SOURCE DATA:
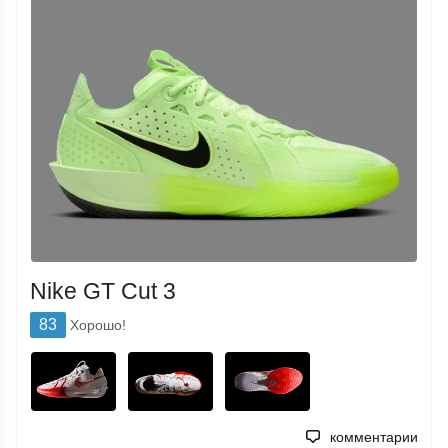
Nike GT Cut 3
83
Хорошо!
комментарии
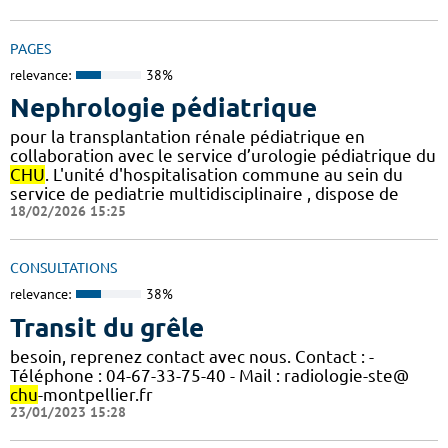
PAGES
relevance:
38%
Nephrologie pédiatrique
pour la transplantation rénale pédiatrique en
collaboration avec le service d’urologie pédiatrique du
CHU
. L'unité d'hospitalisation commune au sein du
service de pediatrie multidisciplinaire , dispose de
18/02/2026 15:25
CONSULTATIONS
relevance:
38%
Transit du grêle
besoin, reprenez contact avec nous. Contact : -
Téléphone : 04-67-33-75-40 - Mail : radiologie-ste@
chu
-montpellier.fr
23/01/2023 15:28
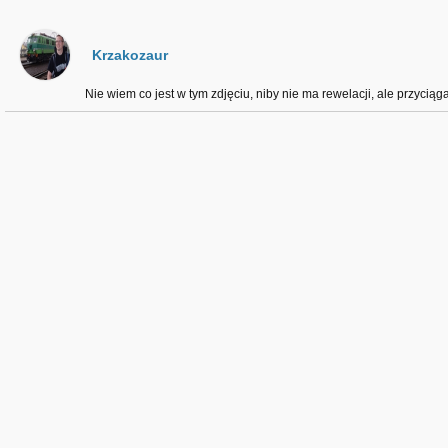
Krzakozaur
Nie wiem co jest w tym zdjęciu, niby nie ma rewelacji, ale przycią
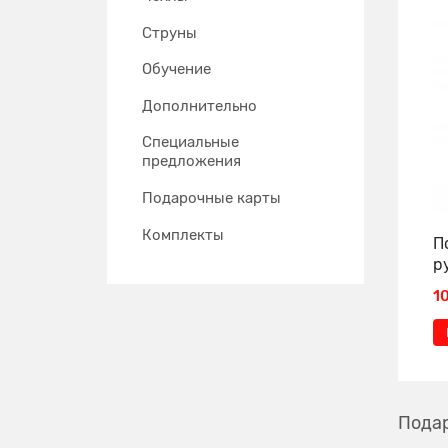
Струны
Обучение
Дополнительно
Специальные
предложения
Подарочные карты
Комплекты
П
р
1
Подар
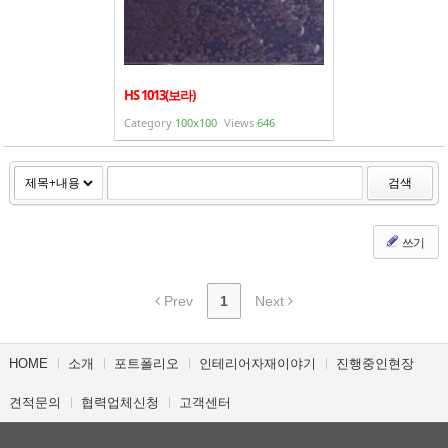
HS 1013(보라)
Category
100x100
Views
646
검색
쓰기
Prev
1
Next
HOME
소개
포트폴리오
인테리어자재이야기
진행중인현장
견적문의
협력업체신청
고객센터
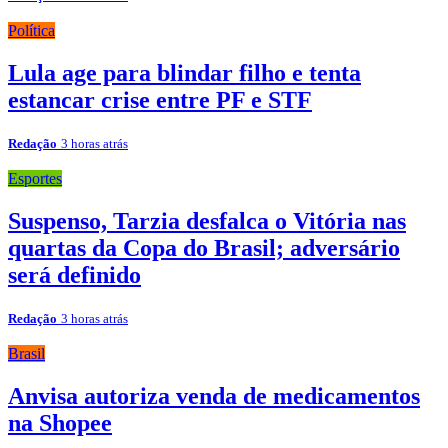
Política
Lula age para blindar filho e tenta
estancar crise entre PF e STF
Redação
3 horas atrás
Esportes
Suspenso, Tarzia desfalca o Vitória nas
quartas da Copa do Brasil; adversário
será definido
Redação
3 horas atrás
Brasil
Anvisa autoriza venda de medicamentos
na Shopee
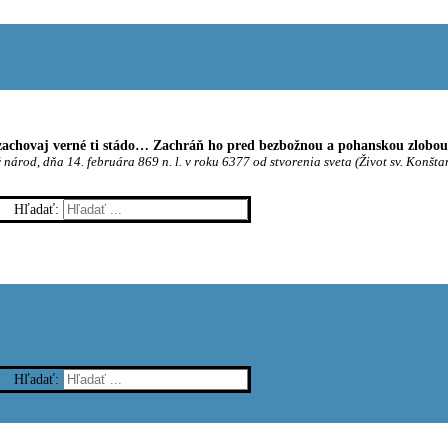
achovaj verné ti stádo… Zachráň ho pred bezbožnou a pohanskou zlobou t
 národ, dňa 14. februára 869 n. l. v roku 6377 od stvorenia sveta (Život sv. Konšta
Hľadať:
Hľadať:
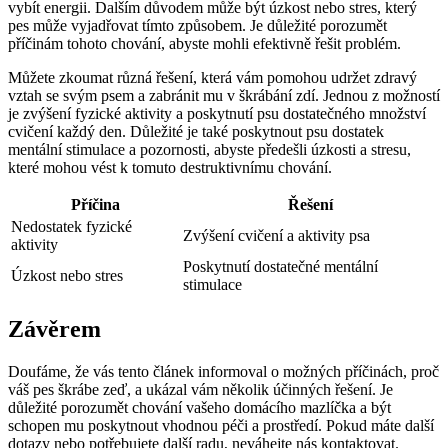
vybít energii. Dalším důvodem může být úzkost nebo stres, který
pes může vyjadřovat tímto způsobem. Je důležité porozumět
příčinám tohoto chování, abyste mohli efektivně řešit problém.
Můžete zkoumat různá řešení, která vám pomohou udržet zdravý
vztah se svým psem a zabránit mu v škrábání zdí. Jednou z možností
je zvýšení fyzické aktivity a poskytnutí psu dostatečného množství
cvičení každý den. Důležité je také poskytnout psu dostatek
mentální stimulace a pozornosti, abyste předešli úzkosti a stresu,
které mohou vést k tomuto destruktivnímu chování.
Příčina
Řešení
Nedostatek fyzické
Zvýšení cvičení a aktivity psa
aktivity
Poskytnutí dostatečné mentální
Úzkost nebo stres
stimulace
Závěrem
Doufáme, že vás tento článek informoval o možných příčinách, proč
váš pes škrábe zeď, a ukázal vám několik účinných řešení. Je
důležité porozumět chování vašeho domácího mazlíčka a být
schopen mu poskytnout vhodnou péči a prostředí. Pokud máte další
dotazy nebo potřebujete další radu, neváhejte nás kontaktovat.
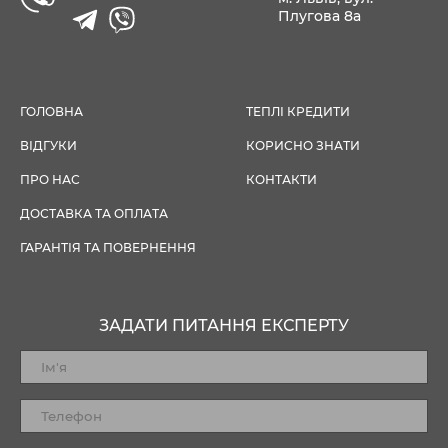
Плугова 8а
ГОЛОВНА
ТЕПЛІ КРЕДИТИ
ВІДГУКИ
КОРИСНО ЗНАТИ
ПРО НАС
КОНТАКТИ
ДОСТАВКА ТА ОПЛАТА
ГАРАНТІЯ ТА ПОВЕРНЕННЯ
ЗАДАТИ ПИТАННЯ ЕКСПЕРТУ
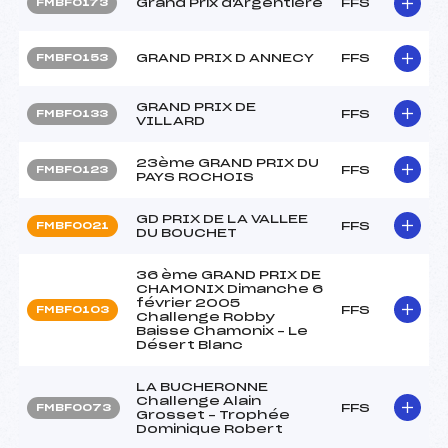
Grand Prix d'Argentière
FFS
FMBF0173
GRAND PRIX D ANNECY
FFS
FMBF0153
GRAND PRIX DE
FFS
FMBF0133
VILLARD
23ème GRAND PRIX DU
FFS
FMBF0123
PAYS ROCHOIS
GD PRIX DE LA VALLEE
FFS
FMBF0021
DU BOUCHET
36 ème GRAND PRIX DE
CHAMONIX Dimanche 6
février 2005
FFS
FMBF0103
Challenge Robby
Baisse Chamonix – Le
Désert Blanc
LA BUCHERONNE
Challenge Alain
FFS
FMBF0073
Grosset – Trophée
Dominique Robert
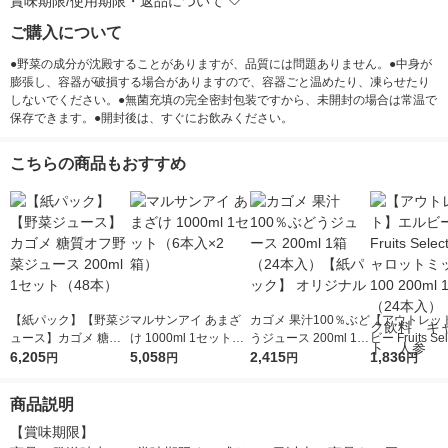
賞味期限/使用期限・返品について
ご購入について
●野菜の成分が沈殿することがありますが、品質には問題ありません。●中身が
膨張し、容器が破損する場合がありますので、容器ごと温めたり、凍らせたり
しないでください。●無菌充填の完全密封包装ですから、未開封の場合は常温で
保存できます。●開封後は、すぐにお飲みください。
こちらの商品もおすすめ
【紙パック】【野菜ジ
マルサンアイ あまざ
カゴメ 果汁100％ぶど
【アウトレッ
ュース】カゴメ 糖質
け 1000ml 1セット
うジュース 200ml 1箱
ビー Fruits Sel
オフ野菜ジュース 200
6,205
（6本入×2箱）
5,058
（24本入）【紙パッ
2,415
キャロットミ
1,836
円
円
円
円
ml 1セット（48本）
ク】 オリジナル
00 200ml 1
入） パック
商品説明
ャロット 人
【賞味期限】
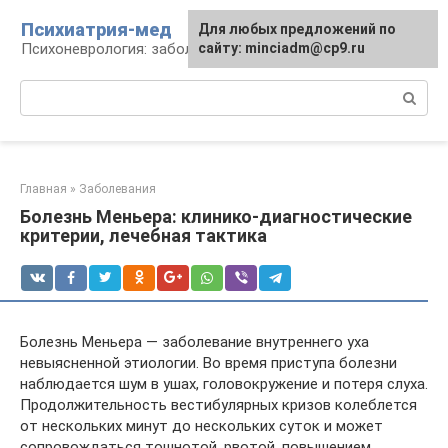
Перейти
Психиатрия-мед
Для любых предложений по
к
Психоневрология: заболевания и терапия
сайту: minciadm@cp9.ru
контенту
Поиск:
Главная
»
Заболевания
Болезнь Меньера: клинико-диагностические
критерии, лечебная тактика
Болезнь Меньера — заболевание внутреннего уха
невыясненной этиологии. Во время приступа болезни
наблюдается шум в ушах, головокружение и потеря слуха.
Продолжительность вестибулярных кризов колеблется
от нескольких минут до нескольких суток и может
сопровождаться тошнотой, рвотой, повышением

YOUR GOAL: Could you substitute "Equipe" for "Redação" everywhere it occurs in the items above and return their text with nothing else changed? Leave the pictures out.

THE ANSWER:
Nike GT Cut 3
83
Хорошо!
комментарии
PAGES
relevance:
38%
Nephrologie pédiatrique
pour la transplantation rénale pédiatrique en
collaboration avec le service d’urologie pédiatrique du
CHU
. L'unité d'hospitalisation commune au sein du
service de pediatrie multidisciplinaire , dispose de
18/02/2026 15:25
CONSULTATIONS
relevance:
38%
Transit du grêle
besoin, reprenez contact avec nous. Contact : -
Téléphone : 04-67-33-75-40 - Mail : radiologie-ste@
chu
-montpellier.fr
23/01/2023 15:28
Krzakozaur
Nie wiem co jest w tym zdjęciu, niby nie ma rewelacji, ale przycią
Струны
Обучение
Дополнительно
Специальные
предложения
Подарочные карты
Комплекты
П
р
1
Подар
HS 1013(보라)
Category
100x100
Views
646
검색
쓰기
Prev
1
Next
HOME
소개
포트폴리오
인테리어자재이야기
진행중인현장
견적문의
협력업체신청
고객센터
Política
Lula age para blindar filho e tenta
estancar crise entre PF e STF
Equipe
3 horas atrás
Esportes
Suspenso, Tarzia desfalca o Vitória nas
quartas da Copa do Brasil; adversário
será definido
Equipe
3 horas atrás
Brasil
Anvisa autoriza venda de medicamentos
na Shopee
achovaj verné ti stádo… Zachráň ho pred bezbožnou a pohanskou zlobou t
 národ, dňa 14. februára 869 n. l. v roku 6377 od stvorenia sveta (Život sv. Konšta
Hľadať:
Hľadať:
vybít energii. Dalším důvodem může být úzkost nebo stres, který
pes může vyjadřovat tímto způsobem. Je důležité porozumět
příčinám tohoto chování, abyste mohli efektivně řešit problém.
Můžete zkoumat různá řešení, která vám pomohou udržet zdravý
vztah se svým psem a zabránit mu v škrábání zdí. Jednou z možností
je zvýšení fyzické aktivity a poskytnutí psu dostatečného množství
cvičení každý den. Důležité je také poskytnout psu dostatek
mentální stimulace a pozornosti, abyste předešli úzkosti a stresu,
které mohou vést k tomuto destruktivnímu chování.
Příčina
Řešení
Nedostatek fyzické
Zvýšení cvičení a aktivity psa
aktivity
Poskytnutí dostatečné mentální
Úzkost nebo stres
stimulace
Závěrem
Doufáme, že vás tento článek informoval o možných příčinách, proč
váš pes škrábe zeď, a ukázal vám několik účinných řešení. Je
důležité porozumět chování vašeho domácího mazlíčka a být
schopen mu poskytnout vhodnou péči a prostředí. Pokud máte další
dotazy nebo potřebujete další radu, neváhejte nás kontaktovat.
Плугова 8а
ГОЛОВНА
ТЕПЛІ КРЕДИТИ
ВІДГУКИ
КОРИСНО ЗНАТИ
ПРО НАС
КОНТАКТИ
ДОСТАВКА ТА ОПЛАТА
ГАРАНТІЯ ТА ПОВЕРНЕННЯ
ЗАДАТИ ПИТАННЯ ЕКСПЕРТУ
Grand Prix d'Argentière
FFS
FMBF0173
GRAND PRIX D ANNECY
FFS
FMBF0153
GRAND PRIX DE
FFS
FMBF0133
VILLARD
23ème GRAND PRIX DU
FFS
FMBF0123
PAYS ROCHOIS
GD PRIX DE LA VALLEE
FFS
FMBF0021
DU BOUCHET
36 ème GRAND PRIX DE
CHAMONIX Dimanche 6
février 2005
FFS
FMBF0103
Challenge Robby
Baisse Chamonix – Le
Désert Blanc
LA BUCHERONNE
Challenge Alain
FFS
FMBF0073
Grosset – Trophée
Dominique Robert
賞味期限/使用期限・返品について
ご購入について
●野菜の成分が沈殿することがありますが、品質には問題ありません。●中身が
膨張し、容器が破損する場合がありますので、容器ごと温めたり、凍らせたり
しないでください。●無菌充填の完全密封包装ですから、未開封の場合は常温で
保存できます。●開封後は、すぐにお飲みください。
こちらの商品もおすすめ
【紙パック】【野菜ジ
マルサンアイ あまざ
カゴメ 果汁100％ぶど
【アウトレッ
ュース】カゴメ 糖質
け 1000ml 1セット
うジュース 200ml 1箱
ビー Fruits Sel
オフ野菜ジュース 200
6,205
（6本入×2箱）
5,058
（24本入）【紙パッ
2,415
キャロットミ
1,836
円
円
円
円
ml 1セット（48本）
ク】 オリジナル
00 200ml 1
入） パック
商品説明
ャロット 人
【賞味期限】
Перейти
Психиатрия-мед
Для любых предложений по
к
Психоневрология: заболевания и терапия
сайту: minciadm@cp9.ru
контенту
Поиск:
Главная
»
Заболевания
Болезнь Меньера: клинико-диагностические
критерии, лечебная тактика
Болезнь Меньера — заболевание внутреннего уха
невыясненной этиологии. Во время приступа болезни
наблюдается шум в ушах, головокружение и потеря слуха.
Продолжительность вестибулярных кризов колеблется
от нескольких минут до нескольких суток и может
сопровождаться тошнотой, рвотой, повышением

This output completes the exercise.